### Passage shown:

┌────────

BioLinux

From HandWiki
Short description: Projects involved in bioinformatics software on Linux

BioLinux is a term used in a variety of projects involved in making access to bioinformatics software on a Linux platform easier using one or more of the following methods:

  • Provision of complete systems
  • Provision of bioinformatics software repositories
  • Addition of bioinformatics packages to standard distributions
  • Live DVD/CDs with bioinformatics software added
  • Community building and support systems

There are now various projects with similar aims, on both Linux systems and other Unices, and a selection of these are given below. There is also an overview in the Canadian Bioinformatics Helpdesk Newsletter[1] that details some of the Linux-based projects.

Package repositories

Apple/Mac

Many Linux packages are compatible with Mac OS X and there are several projects which attempt to make it easy to install selected Linux packages (including bioinformatics software) on a computer running Mac OS X. (source?)

BioArchLinux

BioArchLinux repository contain more than 3,770 packages for Arch Linux and Arch Linux based distribution.

└────────

### Rows:
┌────────

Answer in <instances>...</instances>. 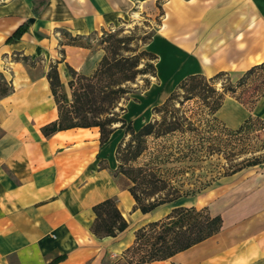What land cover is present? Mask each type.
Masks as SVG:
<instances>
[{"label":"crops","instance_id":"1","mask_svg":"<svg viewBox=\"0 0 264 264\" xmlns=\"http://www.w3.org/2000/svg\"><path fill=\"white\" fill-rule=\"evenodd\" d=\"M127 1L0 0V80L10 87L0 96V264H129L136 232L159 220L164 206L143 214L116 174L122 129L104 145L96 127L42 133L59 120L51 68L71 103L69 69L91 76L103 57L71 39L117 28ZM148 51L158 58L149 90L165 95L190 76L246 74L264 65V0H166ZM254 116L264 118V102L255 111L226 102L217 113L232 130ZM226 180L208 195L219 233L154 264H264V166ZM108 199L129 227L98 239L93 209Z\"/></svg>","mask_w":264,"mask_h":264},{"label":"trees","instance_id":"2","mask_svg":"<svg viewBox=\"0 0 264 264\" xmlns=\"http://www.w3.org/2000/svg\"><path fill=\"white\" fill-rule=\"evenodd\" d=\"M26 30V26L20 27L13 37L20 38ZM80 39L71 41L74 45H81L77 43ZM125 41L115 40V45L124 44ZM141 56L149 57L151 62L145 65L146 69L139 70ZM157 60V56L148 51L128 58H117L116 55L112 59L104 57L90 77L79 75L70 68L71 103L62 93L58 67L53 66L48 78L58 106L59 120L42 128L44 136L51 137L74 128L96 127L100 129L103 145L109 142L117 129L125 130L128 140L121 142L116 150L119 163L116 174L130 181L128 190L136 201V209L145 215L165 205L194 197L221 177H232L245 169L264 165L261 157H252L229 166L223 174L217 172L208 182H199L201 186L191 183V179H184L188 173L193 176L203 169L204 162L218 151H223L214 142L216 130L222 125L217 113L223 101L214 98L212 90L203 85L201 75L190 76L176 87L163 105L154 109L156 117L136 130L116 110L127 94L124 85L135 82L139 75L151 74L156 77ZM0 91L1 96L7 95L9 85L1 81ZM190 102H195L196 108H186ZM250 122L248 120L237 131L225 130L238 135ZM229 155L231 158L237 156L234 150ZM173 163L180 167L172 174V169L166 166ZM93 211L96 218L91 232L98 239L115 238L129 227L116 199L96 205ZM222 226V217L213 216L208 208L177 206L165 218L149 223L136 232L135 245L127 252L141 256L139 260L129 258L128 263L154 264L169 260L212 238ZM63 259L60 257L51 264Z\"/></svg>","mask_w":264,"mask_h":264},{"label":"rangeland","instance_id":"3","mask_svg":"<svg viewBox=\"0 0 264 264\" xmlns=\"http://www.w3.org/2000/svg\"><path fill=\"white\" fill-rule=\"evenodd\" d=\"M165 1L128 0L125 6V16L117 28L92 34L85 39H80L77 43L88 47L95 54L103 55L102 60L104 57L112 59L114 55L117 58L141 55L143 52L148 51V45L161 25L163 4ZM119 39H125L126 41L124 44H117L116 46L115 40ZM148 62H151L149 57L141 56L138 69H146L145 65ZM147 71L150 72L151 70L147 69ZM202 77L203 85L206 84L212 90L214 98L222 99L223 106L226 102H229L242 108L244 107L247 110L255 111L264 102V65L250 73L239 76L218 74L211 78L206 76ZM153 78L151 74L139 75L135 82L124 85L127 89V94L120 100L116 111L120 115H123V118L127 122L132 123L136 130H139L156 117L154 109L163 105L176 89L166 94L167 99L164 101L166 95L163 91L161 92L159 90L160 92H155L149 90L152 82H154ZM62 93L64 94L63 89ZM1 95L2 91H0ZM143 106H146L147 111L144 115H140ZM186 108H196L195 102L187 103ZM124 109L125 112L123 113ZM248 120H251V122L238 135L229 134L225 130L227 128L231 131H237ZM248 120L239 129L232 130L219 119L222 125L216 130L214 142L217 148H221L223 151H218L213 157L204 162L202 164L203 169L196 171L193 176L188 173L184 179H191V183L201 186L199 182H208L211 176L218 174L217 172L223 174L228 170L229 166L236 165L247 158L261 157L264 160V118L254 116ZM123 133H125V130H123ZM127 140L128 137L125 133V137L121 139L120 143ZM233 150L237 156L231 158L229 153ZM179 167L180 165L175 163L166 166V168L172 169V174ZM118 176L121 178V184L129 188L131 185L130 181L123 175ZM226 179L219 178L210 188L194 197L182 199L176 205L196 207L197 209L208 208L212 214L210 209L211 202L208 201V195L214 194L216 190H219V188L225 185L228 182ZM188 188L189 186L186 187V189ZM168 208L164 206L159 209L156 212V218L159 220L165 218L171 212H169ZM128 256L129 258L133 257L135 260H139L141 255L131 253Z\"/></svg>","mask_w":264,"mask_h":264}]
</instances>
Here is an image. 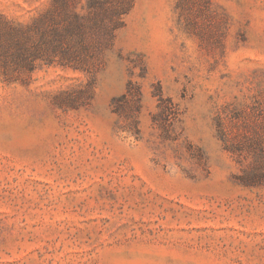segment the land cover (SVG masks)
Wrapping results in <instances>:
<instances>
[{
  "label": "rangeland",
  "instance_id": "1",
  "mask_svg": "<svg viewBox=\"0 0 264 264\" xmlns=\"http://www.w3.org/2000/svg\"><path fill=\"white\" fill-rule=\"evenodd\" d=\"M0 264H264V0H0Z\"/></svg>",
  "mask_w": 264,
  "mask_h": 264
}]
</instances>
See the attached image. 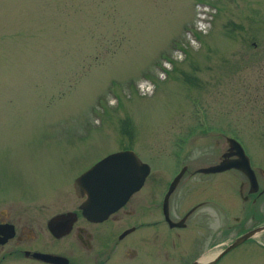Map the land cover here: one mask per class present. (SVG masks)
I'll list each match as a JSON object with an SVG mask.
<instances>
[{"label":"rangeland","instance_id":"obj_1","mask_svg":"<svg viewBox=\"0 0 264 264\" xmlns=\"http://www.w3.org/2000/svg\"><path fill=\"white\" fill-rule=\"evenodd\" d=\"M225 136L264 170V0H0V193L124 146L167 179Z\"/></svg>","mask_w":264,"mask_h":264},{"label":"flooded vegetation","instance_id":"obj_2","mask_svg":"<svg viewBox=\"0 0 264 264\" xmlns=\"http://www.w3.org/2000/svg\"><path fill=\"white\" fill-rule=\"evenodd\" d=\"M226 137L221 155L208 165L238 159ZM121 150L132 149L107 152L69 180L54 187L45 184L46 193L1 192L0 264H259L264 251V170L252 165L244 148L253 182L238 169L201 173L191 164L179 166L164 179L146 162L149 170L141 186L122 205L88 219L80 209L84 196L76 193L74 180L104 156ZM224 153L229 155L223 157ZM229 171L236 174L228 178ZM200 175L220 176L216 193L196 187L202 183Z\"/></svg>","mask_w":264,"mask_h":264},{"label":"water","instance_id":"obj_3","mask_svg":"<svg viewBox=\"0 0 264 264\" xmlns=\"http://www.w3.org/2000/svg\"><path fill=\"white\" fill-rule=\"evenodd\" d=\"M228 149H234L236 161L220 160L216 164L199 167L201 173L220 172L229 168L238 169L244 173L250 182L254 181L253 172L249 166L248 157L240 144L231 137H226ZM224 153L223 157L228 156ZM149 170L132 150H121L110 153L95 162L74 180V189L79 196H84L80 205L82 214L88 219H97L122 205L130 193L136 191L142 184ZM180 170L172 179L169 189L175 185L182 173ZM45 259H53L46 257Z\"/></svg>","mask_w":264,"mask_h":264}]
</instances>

└────────

### Task:
Quote the BioLinux page, beginning at the words "There are now" and stopping after "the Linux-based projects.".

### Answer in full:
There are now various projects with similar aims, on both Linux systems and other Unices, and a selection of these are given below. There is also an overview in the Canadian Bioinformatics Helpdesk Newsletter[1] that details some of the Linux-based projects.